Florida Self-Employment Tax Calculator (2026)
Estimate your Schedule SE self-employment tax for 2026 — the 15.3% Social Security and Medicare contribution every freelancer, independent contractor, and sole proprietor pays on net earnings. Florida applies no state tax, so your only obligations are federal SE tax and federal income tax.
1099 / Self-employment
Gross 1099 minus deductible business expenses.
- Net SE earnings
- $120,000
- SE tax (15.3% up to wage base)
- – $16,955
- Federal income tax
- – $15,939
- Florida state tax
- $0
- Effective rate
- 27.41%
Plan quarterly estimated taxes to avoid underpayment penalties — Florida residents file federal-only.
Self-employment tax by net earnings (2026)
Single filer, no W-2 wages. Half of SE tax is deductible above the line, so the effective bite is lower than the headline 15.3%.
| Net SE earnings | SE tax (15.3%) | Half-SE deduction | Federal income tax | FL state tax | Net after tax |
|---|---|---|---|---|---|
| $40,000 | $5,652 | $2,826 | $2,325 | $0 | $32,023 |
| $60,000 | $8,478 | $4,239 | $4,555 | $0 | $46,967 |
| $80,000 | $11,304 | $5,652 | $7,761 | $0 | $60,936 |
| $100,000 | $14,130 | $7,065 | $11,850 | $0 | $74,021 |
| $125,000 | $17,662 | $8,831 | $16,961 | $0 | $90,377 |
| $150,000 | $21,194 | $10,597 | $22,463 | $0 | $106,343 |
| $200,000 | $27,900 | $13,950 | $33,658 | $0 | $138,442 |
| $250,000 | $29,239 | $14,619 | $47,160 | $0 | $173,324 |
| $300,000 | $30,578 | $15,289 | $63,438 | $0 | $205,291 |
| $500,000 | $35,934 | $17,967 | $132,501 | $0 | $329,210 |
Self-employment tax in plain English
Self-employment tax exists because W-2 employees and their employers each pay 7.65% in FICA — totaling 15.3%. Self-employed workers pay both halves themselves. The calculation:
- Take your net self-employment earnings (Schedule C profit).
- Multiply by 92.35% — that's your SE-taxable base. (The 7.65% reduction is the employer-side FICA equivalent that W-2 wages exclude from gross.)
- Apply 12.4% Social Security on the first ~$181,800 of combined wages and SE earnings (2026 estimate).
- Apply 2.9% Medicare on all SE-taxable earnings.
- Add 0.9% Additional Medicare on combined earnings above $200,000 single ($250,000 MFJ).
The half-SE deduction
Half of SE tax is deductible above the line on Schedule 1 of your federal Form 1040. So while you write a check for the full 15.3%, only roughly 11–12% of your net earnings actually leave your hands once the deduction lowers your federal income tax bill. This is the single most important piece of self-employment tax math to remember.
Florida-specific notes
Florida applies no state income tax to self-employment earnings, no franchise tax on single-member LLCs, and no estate or inheritance tax. The only Florida-specific filing for most freelancers is a $138.75 LLC annual report (Florida Department of State) if you operate as an LLC.

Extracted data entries
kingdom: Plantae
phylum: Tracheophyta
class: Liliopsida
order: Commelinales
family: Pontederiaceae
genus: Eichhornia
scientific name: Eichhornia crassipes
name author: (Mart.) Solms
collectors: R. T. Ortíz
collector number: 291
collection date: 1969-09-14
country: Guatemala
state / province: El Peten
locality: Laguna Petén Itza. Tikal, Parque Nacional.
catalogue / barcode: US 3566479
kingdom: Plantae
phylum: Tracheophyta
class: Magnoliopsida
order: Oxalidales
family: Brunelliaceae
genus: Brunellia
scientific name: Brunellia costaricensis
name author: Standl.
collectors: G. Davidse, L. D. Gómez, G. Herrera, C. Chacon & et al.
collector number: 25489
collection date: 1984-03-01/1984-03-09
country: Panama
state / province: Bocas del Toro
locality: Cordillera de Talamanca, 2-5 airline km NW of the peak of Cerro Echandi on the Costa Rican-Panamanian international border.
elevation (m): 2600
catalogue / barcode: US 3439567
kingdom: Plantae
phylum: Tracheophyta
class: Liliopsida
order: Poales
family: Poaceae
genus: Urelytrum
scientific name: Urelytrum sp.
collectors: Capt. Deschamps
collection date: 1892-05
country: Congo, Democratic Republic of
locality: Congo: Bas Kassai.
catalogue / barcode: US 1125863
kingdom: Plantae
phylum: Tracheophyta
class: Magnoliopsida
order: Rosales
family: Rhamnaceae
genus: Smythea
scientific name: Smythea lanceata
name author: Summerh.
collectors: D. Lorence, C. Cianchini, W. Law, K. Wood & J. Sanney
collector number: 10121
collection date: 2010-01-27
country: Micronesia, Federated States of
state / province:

• EXERCISES TO COMPLETE:
1) Answer these questions from the calculator page.
(a) By what percentage are net self-employment earnings multiplied to get the SE-taxable base?
(b) On which schedule of Form 1040 is half of SE tax deductible?
(c) What is the fee for the Florida LLC annual report?
2) Write out the stretch of the calculator page from "- Apply 2.9%" through "operate as an LLC.", switching "roughly" to "about".

• ANSWERS BY ITEM:
1)
(a) 92.35%
(b) Schedule 1
(c) $138.75

2)
- Apply 2.9% Medicare on all SE-taxable earnings.
- Add 0.9% Additional Medicare on combined earnings above $200,000 single ($250,000 MFJ).
The half-SE deduction
Half of SE tax is deductible above the line on Schedule 1 of your federal Form 1040. So while you write a check for the full 15.3%, only about 11–12% of your net earnings actually leave your hands once the deduction lowers your federal income tax bill. This is the single most important piece of self-employment tax math to remember.
Florida-specific notes
Florida applies no state income tax to self-employment earnings, no franchise tax on single-member LLCs, and no estate or inheritance tax. The only Florida-specific filing for most freelancers is a $138.75 LLC annual report (Florida Department of State) if you operate as an LLC.